We learned some tough lessons very quickly, in the early days of online advertising. I was there. I was selling. It was for one of the top meta-search engines on the Internet. We had a premium banner advertising solution, because we could enable advertisers to buy their banner ads against keywords that were relevant to their industry (long before Google mastered it). Of course, the immediate challenge we faced is that ads began showing up on websites that were gaming the search engine space, and brands did not want their ads aligned with these types of publishers and properties. That seems obvious now, but not back in 1999. Online advertising, as we know it today, was non-existent back then. We were the pioneers.
There is irony in this.
If you look at the current rise in programmatic, fake news sites and other unscrupulous publishers creating sites and pages with the sole intent of driving traffic to generate impressions for advertisers, you will notice that we're back to square one. Same problem as the late nineties. Only now, it's at scale, and there are millions of dollars at play. Think this is over-stating the problem? Read this from The Drum: Russian fraudsters divert $5m a day from major publishers in 'biggest ever ad fraud'.
"the criminals... had created 6,000 domains and 250,267 distinct URLs that looked like legitimate websites. This reportedly tricked the algorithms in the exchanges to thinking their placement was best, over the more trusted websites with the audiences that the ad spend was intended to reach. It says a bot farm was used to create traffic, with 570,000 bots used on the ads... Those bots specifically tricked the system into thinking people were watching as many as 300 million video ads a day, averaging $13.04 per thousand faked views."
You get what you pay for.
Advertisers want one thing: to be where the eyeballs are. What we're now seeing is an advertising format that is so complex that it's hard to know who is the human and who is the bot. So, what's really happening here: advertisers are now the ones who are (unwittingly) being the venture capitalists to sites and organizations that are clearly poisonous to online culture. It's a fact that these fake news sites (and others) are amplifying stories that are not true, or helping to further spread conspiracy theories and other terrible stuff. So, it's one thing when media companies have in their contracts that a brand's advertising cannot appear on gaming or sexual explicit sites, but it's a whole other world when brands are happily paying less, for what they think is more audience at the benefit of automation, when - in reality - they are funding some obviously nefarious organizations. In the end, these brands are now - without question - facing a world of true ethics and scruples. What is the price for all of this automation? Do brands understand these huge ethical questions that are now a true reality?
It's not all bad.
If brands do the work, they can easily find countless great publishers, with inventory that is targeted and relevant to their audience. It may not come cheap. It may not come through automation, but it exists. This is where the problem continues. The work is more complex, it involves human intervention and negotiation.
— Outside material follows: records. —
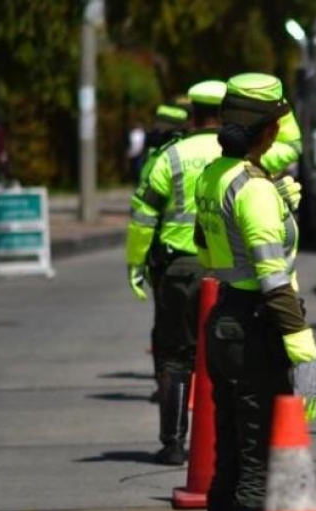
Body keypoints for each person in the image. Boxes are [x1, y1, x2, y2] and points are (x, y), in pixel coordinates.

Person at [194, 73, 316, 511]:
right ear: (267, 130)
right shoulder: (253, 188)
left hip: (223, 320)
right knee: (253, 470)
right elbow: (275, 281)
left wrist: (278, 201)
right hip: (255, 328)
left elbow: (208, 246)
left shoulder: (215, 177)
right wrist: (303, 349)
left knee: (226, 468)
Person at [125, 83, 225, 465]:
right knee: (227, 357)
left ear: (193, 115)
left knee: (174, 357)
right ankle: (222, 442)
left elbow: (143, 215)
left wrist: (136, 263)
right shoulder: (240, 157)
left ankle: (174, 444)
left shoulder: (171, 157)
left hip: (179, 271)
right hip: (228, 271)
So, here's the thing that brands must face: do you want a perceived audience at low cost with little-to-no human interactions at the cost of corporate ethics and values, or do you want to do the hard work or finding the right space, the right placement, the right creative and the right result for what the brand needs to accomplish (which will cost significantly more).
It seems like an easy answer. Still, it does not seem that brands are answering this very obvious call.